The diagnosis of cancer is developing quickly, especially in the use of imaging. Computer tomography and magnetic imaging are more widely used in detecting tumours and determining the health of the tissue surrounding them. The use of PET as a clinical instrument started to increase at the end of the last century. The development of digital technology enables accurate definition of tumours without over encumbering patients. Examination methods are nevertheless expensive, so their use should be linked to correct patient selection. Screening technology is nowadays able to determine tumour development more exactly, instead of only diagnoses as in the past.
Operations are nowadays increasingly less invasive, but their cost has not been properly researched. Research is being carried out on cryotherapy in treating prostate cancer to avoid removing the entire gland. The development of robotics will enable fully automated surgery that will better preserve surrounding tissue. The expenses incurred by more intricate surgical equipment and disposable instruments in the future will devolve increasingly on service supply.
With new technology areas of the body that need treating can be defined three-dimensionally, enabling increasingly more accurate treatment plans. Radiotherapy technology allows for pinpoint accuracy and the intensity of rays can be altered during treatment. Advances in molecular biology allow for the faster synthesis of drug combinations especially to affect the deviant molecular mechanisms of cancer cells. 2005-2010 is reckoned to be a crucial time for research in molecular biology. Other promising treatments include antiangiogenic treatment and gene therapy. The former concerns drugs that prevent the growth of blood vessels, the first of which are now in use.

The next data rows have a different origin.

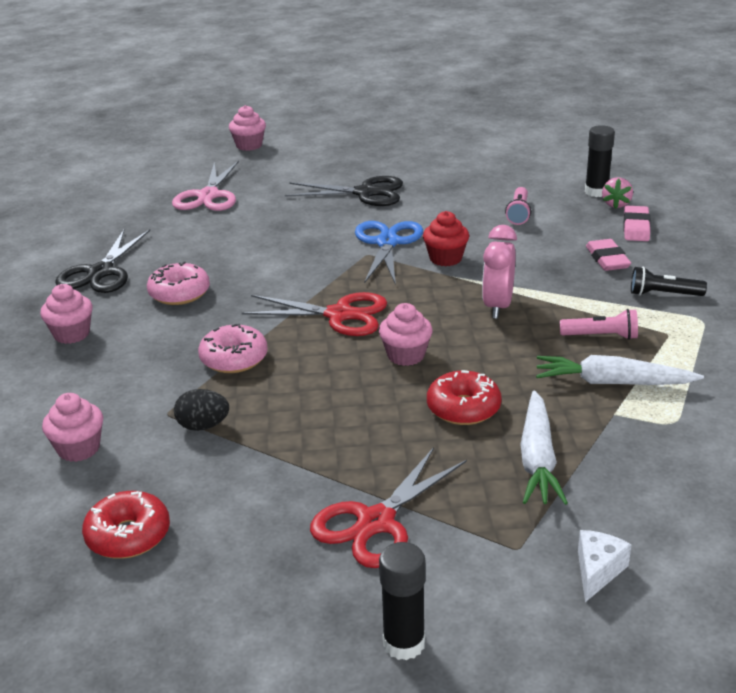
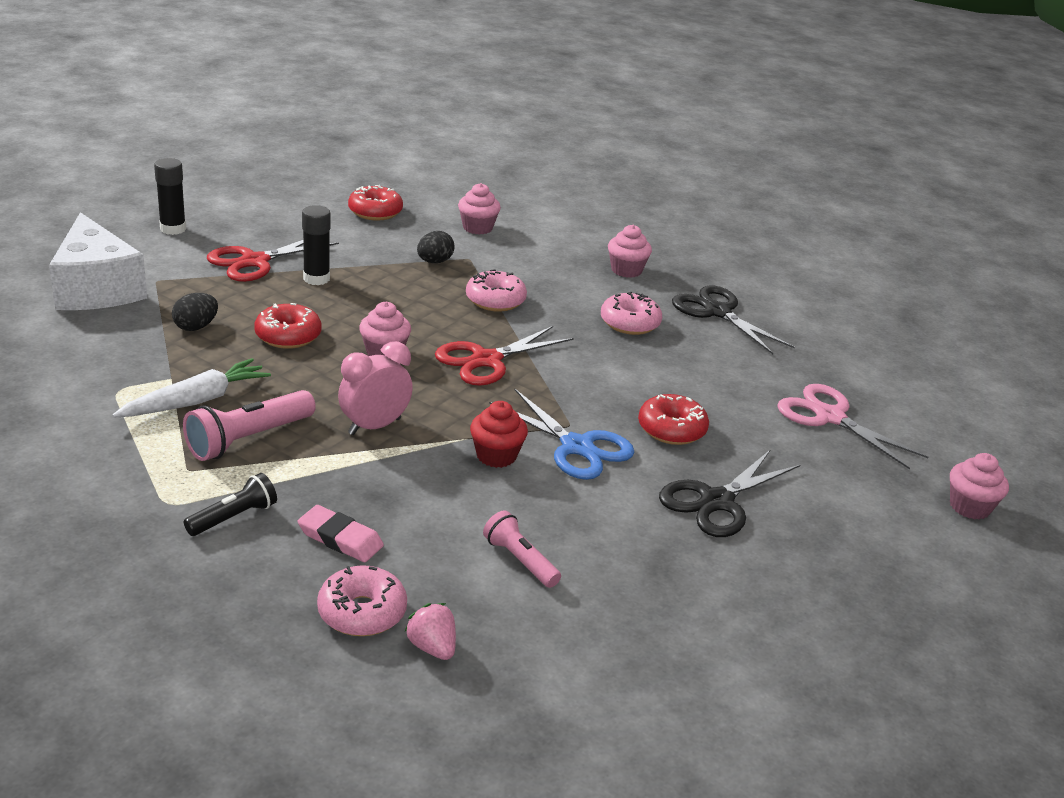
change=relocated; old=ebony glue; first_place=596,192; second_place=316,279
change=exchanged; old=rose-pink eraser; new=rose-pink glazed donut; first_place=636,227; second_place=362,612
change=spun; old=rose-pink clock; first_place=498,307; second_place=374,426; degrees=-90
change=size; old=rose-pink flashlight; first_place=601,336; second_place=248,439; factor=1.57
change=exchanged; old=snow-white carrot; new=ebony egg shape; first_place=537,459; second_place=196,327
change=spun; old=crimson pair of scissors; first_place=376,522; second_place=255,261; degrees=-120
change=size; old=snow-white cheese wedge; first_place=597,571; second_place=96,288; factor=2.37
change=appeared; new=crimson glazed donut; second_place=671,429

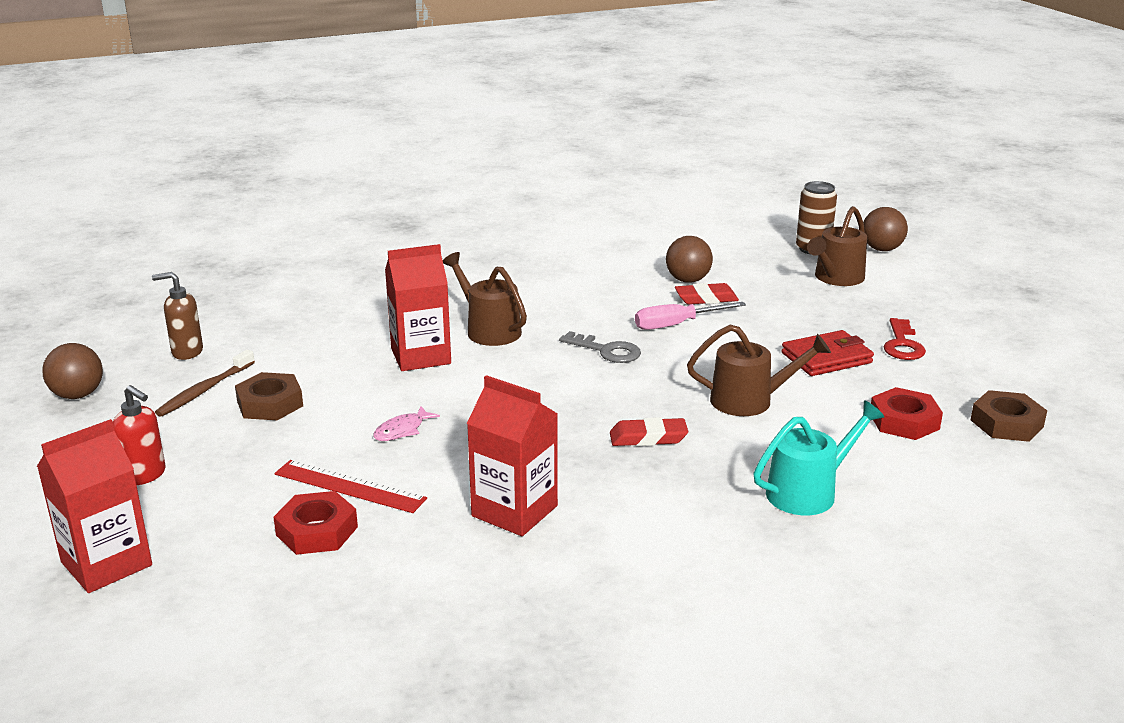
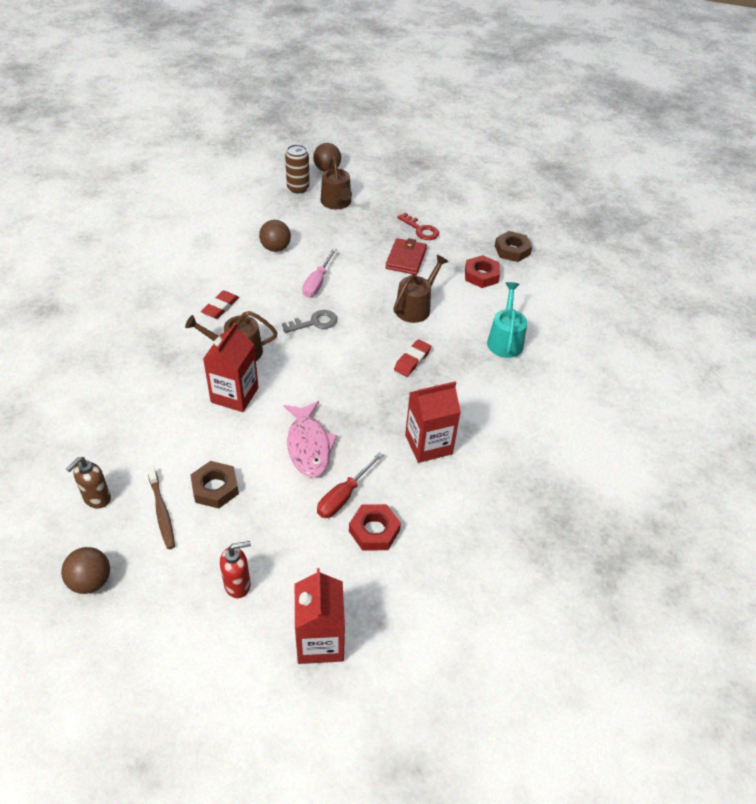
change=relocated; old=crimson eraser; first_place=706,298; second_place=220,307
change=size; old=rose-pink toy fish; first_place=402,430; second_place=309,446; factor=1.97
change=exchanged; old=crimson straightedge; new=crimson hand screwdriver; first_place=349,486; second_place=344,496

New diagnostic and treatment methods enable the earlier start to treatment and impact favourably on the costs associated with diminished working capacity by patients. Long periods of sick leave or early retirement need not in the future be the necessary for the majority of cancer patients. Screening is being used in an effort to reduce the cancer death rate, for instance with the mass screening for colorectal cancer started in some municipalities in Finland in 2004. The aim is to expand such screening by 2015 to all people between the ages of 60-69.
The aim of healthcare is to combine cancer treatment and its related support treatment in a more integrated manner that is holistic and patient-centred. There will also be more emphasis in the future on parallel treatment and care. Experts forecast that the treatment of cancer will be given more emphasis in primary outpatient healthcare. Outpatient treatment is increasing, in particular in radiotherapy and chemotherapy, and the overall increase in outpatient treatment, both in primary healthcare and hospital care, is expected to double by 2015. The cost of drugs and new technology will also inevitably rise.

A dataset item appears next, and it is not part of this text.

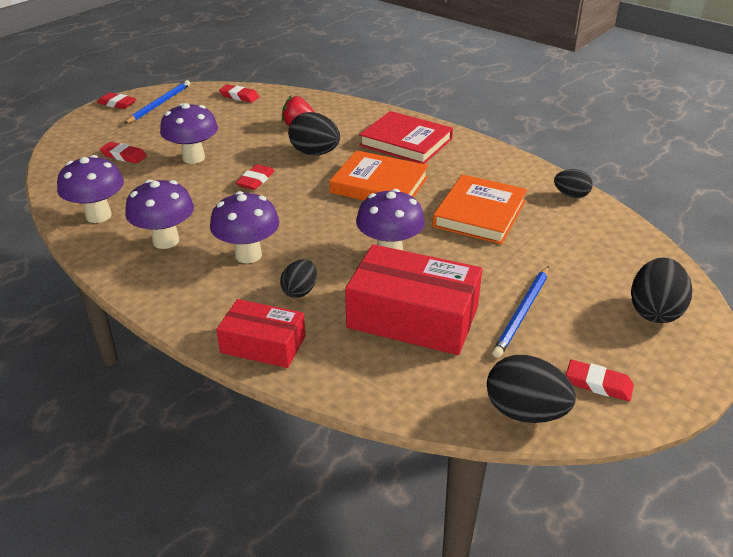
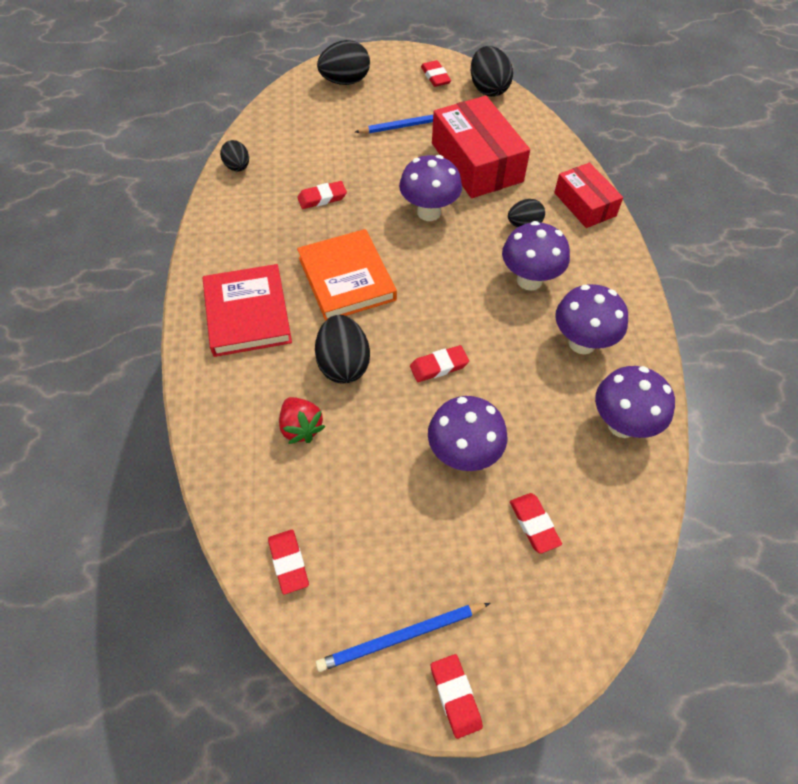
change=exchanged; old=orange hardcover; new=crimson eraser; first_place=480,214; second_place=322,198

Using different models for cost prediction, experts estimate that the overall annual cost increase of cancer will by 2015 reach 1,028€ million. The maximum scenario envisages an annual increase to about 1.5€ billion. This is based on the exponential model that assumes that costs will increase each year by a percentage that will vary only slightly. The basic, regression model, envisages an increase to about 850€ million. The accuracy of the expert’s model posited in the report hinges in part on the attention given to new drugs and methods of treatment.